Wednesday, August 6, 2008

This just in

“Tonight on Channel 13 news: Man at South Sasquatch house holding police at bay! Now switching to News 13 reporter Cosmo Nerp on the scene, telling us what he’s hearing….”

“Not hearing much officially, Phil. Police saying little, playing their cards very close to their vests. Neighbors talking nervously among themselves. Rumors, speculation running rampant. One rumor making rounds: Man in house holding mysterious weapon, muttering something about ‘present particles’ – Wait, hold it, Phil: Next-door neighbor whispering in my ear.”

“Whispering what, Cosmo?”

“Telling me it’s not ‘present particles’ but ‘present participles.’”

“Present participles?
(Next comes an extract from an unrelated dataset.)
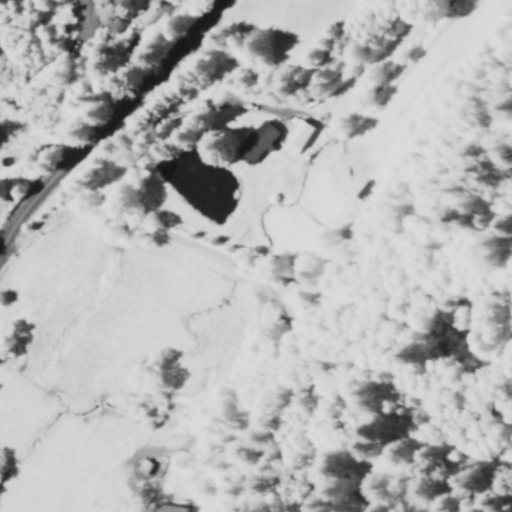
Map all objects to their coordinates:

Hm. Phrase ringing a bell. Bringing to mind memories of grammar school, English class, nuns rapping me on wrist with rulers.”
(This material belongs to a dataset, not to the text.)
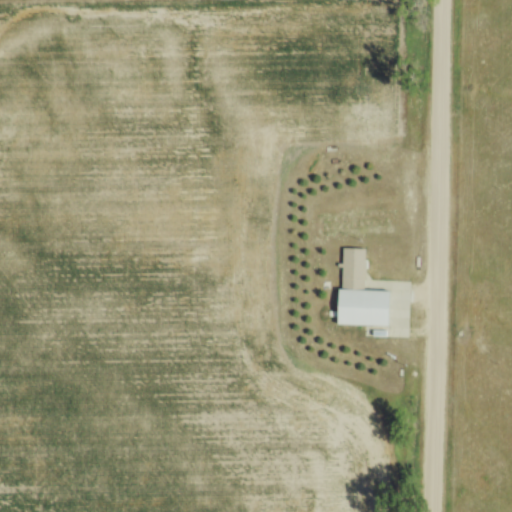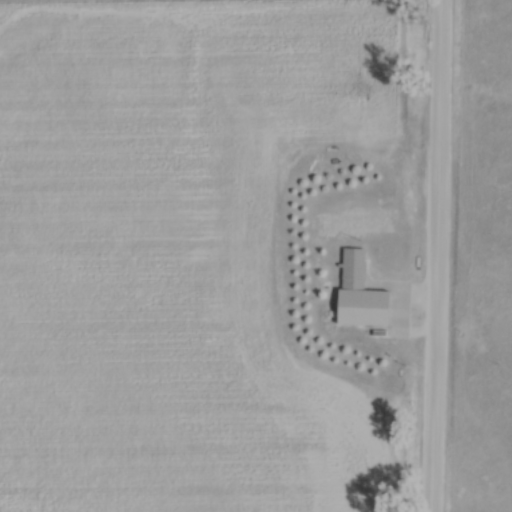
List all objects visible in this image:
road: (436, 256)
building: (364, 296)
“Phil, another neighbor informing me that you’re getting the right idea!”

“Neighbor identifying himself?”

“Not giving name, but saying he’s living in retirement, not regretting leaving his job as high school English teacher.”

“Retired teacher saying anything else?”

“Telling me about ‘present participle.’ Defining it as something used with the verb ‘to be’ to indicate an action that is incomplete. Giving examples: ‘I am reading.’ ‘I was reading.’ Further explaining that present participles can also be used as adjectives, as in ‘an interesting story.’”

“Fascinating. But man in house making threats, police surrounding house, all owing to grammatical term?”

“Making no sense to me either, Phil, but – holding on! Man in house signaling he’ll be making statement very soon! Starting to speak now! Everyone preparing to listen! Getting our microphones in place! Standing by, cutting to him now!”

“You there! You TV reporters! I can’t take it anymore! Used to be that someone was hit by a car! Or a president was assassinated! Or the World Series will begin Tuesday! Haven't you people ever heard of the past tense? Or the future tense, even! But all these present participles! I can’t take them any more! They’re driving me crazy – hey! Did you hear what I just said? ‘Driving!’ You’ve got me doing it, too! I can’t take it anymore!”

“Phil, man’s holding small box. Opening it. Mysterious light shining from within it! Pulsing! Humming! Getting louder! Resembling some kind of bomb! Indeed, turning out to BE a bomb! Me, running for cover, trying to remember words to Lord’s Prayer, wondering whether this report will make the deadline for this year’s Emmys! Throwing things back to you, Phil!”

“Thanking Cosmo Nerp for that incisive report! WORLD ENDING! And after this break, catching up with the latest ‘American Idol’ loser!”